Okuma Metni:
#####
İnsanın İrade ve Zaman bilinci
Hamdolsun sayısız nimetleri gök ve yer sofrasından insana sunan Rabbimize ki, O, insana zaman, mekan ve irade üçgeninde lütufta bulunmuştur. Lütuflarından en büyüğü ise insana kendi cinsinden peygamber göndermesidir.
Ve gönderdiği ahir zaman peygamberi Muhammed Mustafa'ya salâtu selâm, tahiyyâtu ikram olsun.
Varlıklar içerisinde insan, düşünüp taşınıp karar verip kararını uygulama iradesi gösterebilme kabiliyetindedir. Bu düşünme ve iradesi ile, diğer varlıklara belli bir oranda tasarruf edebilme imkanına kavuşmaktadır ki, insan düşünce ve iradesinin bilim ve tekniği bugün hangi seviyelere getirdiği ortadadır. İnsan elbette kendine bahşedilen kabiliyetleri kullanacak ve bir taraftan yaşam kalitesini artırırken, bir taraftan da kendini savunma kabiliyetini geliştirecektir. Bu zaten ilk insandan bugüne öyle olagelmiş kıyamete kadar da öyle gidecektir.
Ancak insanın serüveni Habil ve Kabil çağından beri iki mecradan gelişmektedir. Hakikat ve Batıl mecrası. O çağdan bugüne, insanlık tarihi bu iki mecranın birbiriyle kapışması ile sürüp gelmiştir.
İrade etme, irade ettiğimizi yapma imkânımız bize sorumluluk yüklemektedir. Hem bu dünyada hem de ahirette kimsenin zorlaması olmadan düşünüp kurgulayıp yaptıklarımızın sonuçlarına katlanmak durumundayız. Önümüze kocaman bir dünya; toprağı, havası, suyu ve nice imkanları ile serilmiş bulunmaktadır. Biz insanlar yeryüzüne sığamıyor gökyüzüne hevesleniyoruz. İrademiz, isteklerimiz bizi rahat bırakmıyor. Haddi zatında yeryüzünde bulunurluğumuzun temel gayesi, varlığın bize sunulan nimetlerini, üzerinde yaşadığımız dünyadaki diğer varlıkları da göz önünde bulundurup kullanarak, yeryüzünü imar edip, Hakk’a güzel kulluk ederek huzurlu bir hayat sürüp, bize ayrılan fani zaman ve mekândan ebedi zaman ve mekâna göç edebilmektir.
#####
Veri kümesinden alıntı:
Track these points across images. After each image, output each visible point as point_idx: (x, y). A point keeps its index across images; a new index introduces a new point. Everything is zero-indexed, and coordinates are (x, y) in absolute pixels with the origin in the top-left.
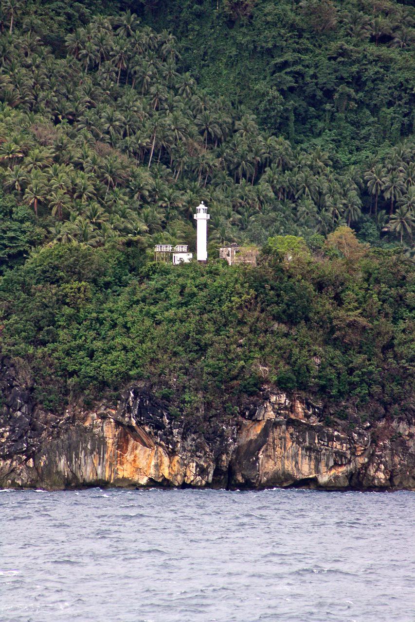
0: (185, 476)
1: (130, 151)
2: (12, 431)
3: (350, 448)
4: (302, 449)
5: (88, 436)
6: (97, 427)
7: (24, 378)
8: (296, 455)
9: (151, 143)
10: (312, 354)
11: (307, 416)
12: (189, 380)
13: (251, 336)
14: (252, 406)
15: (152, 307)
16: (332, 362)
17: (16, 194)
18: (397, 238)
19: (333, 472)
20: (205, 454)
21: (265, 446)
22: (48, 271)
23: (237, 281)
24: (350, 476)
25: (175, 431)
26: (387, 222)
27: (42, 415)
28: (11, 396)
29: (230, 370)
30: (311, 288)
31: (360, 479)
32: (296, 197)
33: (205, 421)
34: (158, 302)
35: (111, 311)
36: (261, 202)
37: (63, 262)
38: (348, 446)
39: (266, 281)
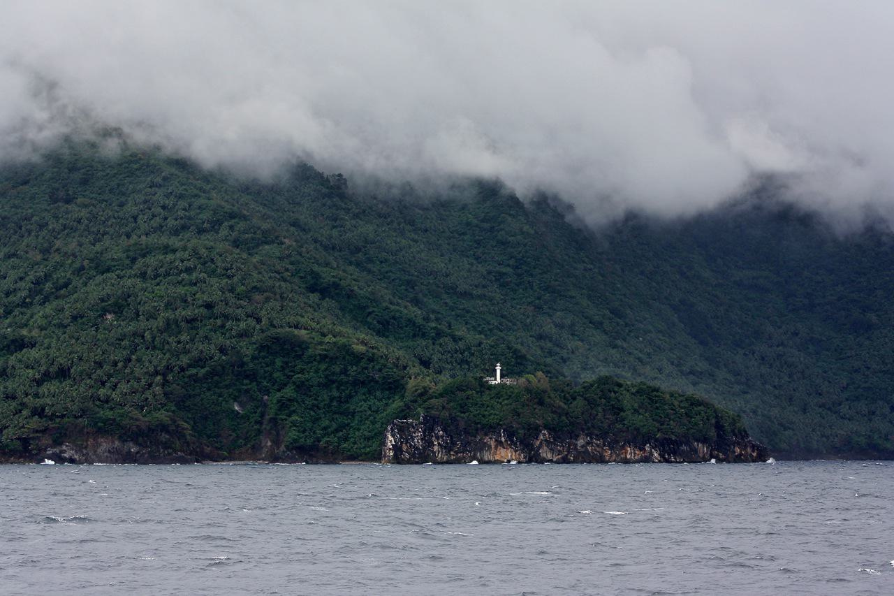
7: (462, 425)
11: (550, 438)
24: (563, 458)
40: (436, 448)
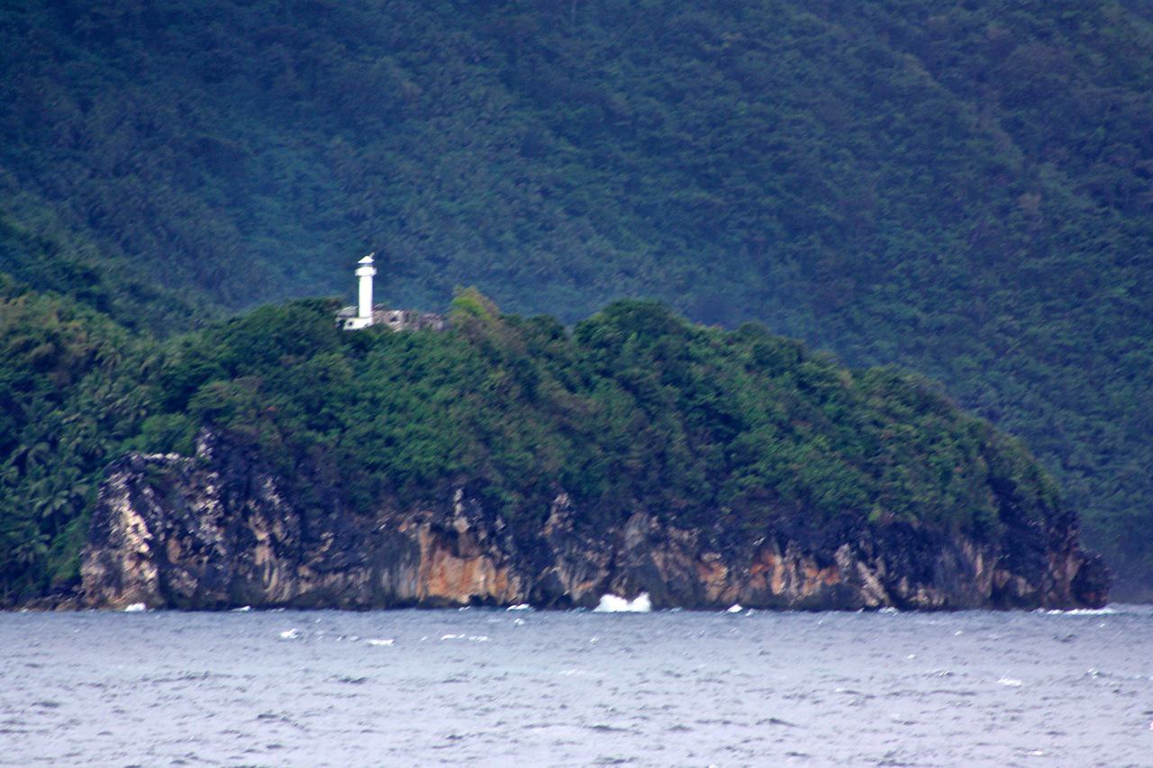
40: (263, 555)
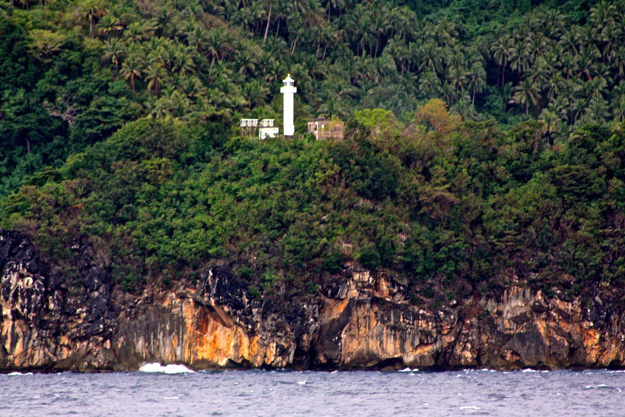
#####
Görev 1:
Okuma metnine göre aşağıdaki soruları cevaplayın.
(a) Rabbin insana lütuflarından en büyüğü nedir?
(b) İnsanın serüveni hangi çağdan beri iki mecradan gelişmektedir?
(c) İrade etme ve irade ettiğimizi yapma imkânımız bize ne yüklemektedir?
Görev 2: Okuma metninde "Varlıklar içerisinde insan, düşünüp" ile başlayıp "da öyle gidecektir." ile biten kısmı, "yaşam kalitesini" yerine "hayat standardını" koyarak yeniden yazın.
Görev 3: Okuma metnine göre Rabbin insana lütufta bulunduğu üçgeni oluşturan kavramları sıralayın.

Örnek Cevap 1:
(a) İnsana kendi cinsinden peygamber göndermesidir.
(b) Habil ve Kabil çağından beri.
(c) Sorumluluk yüklemektedir.

Örnek Cevap 2:
Varlıklar içerisinde insan, düşünüp taşınıp karar verip kararını uygulama iradesi gösterebilme kabiliyetindedir. Bu düşünme ve iradesi ile, diğer varlıklara belli bir oranda tasarruf edebilme imkanına kavuşmaktadır ki, insan düşünce ve iradesinin bilim ve tekniği bugün hangi seviyelere getirdiği ortadadır. İnsan elbette kendine bahşedilen kabiliyetleri kullanacak ve bir taraftan hayat standardını artırırken, bir taraftan da kendini savunma kabiliyetini geliştirecektir. Bu zaten ilk insandan bugüne öyle olagelmiş kıyamete kadar da öyle gidecektir.

Örnek Cevap 3: zaman, mekan, irade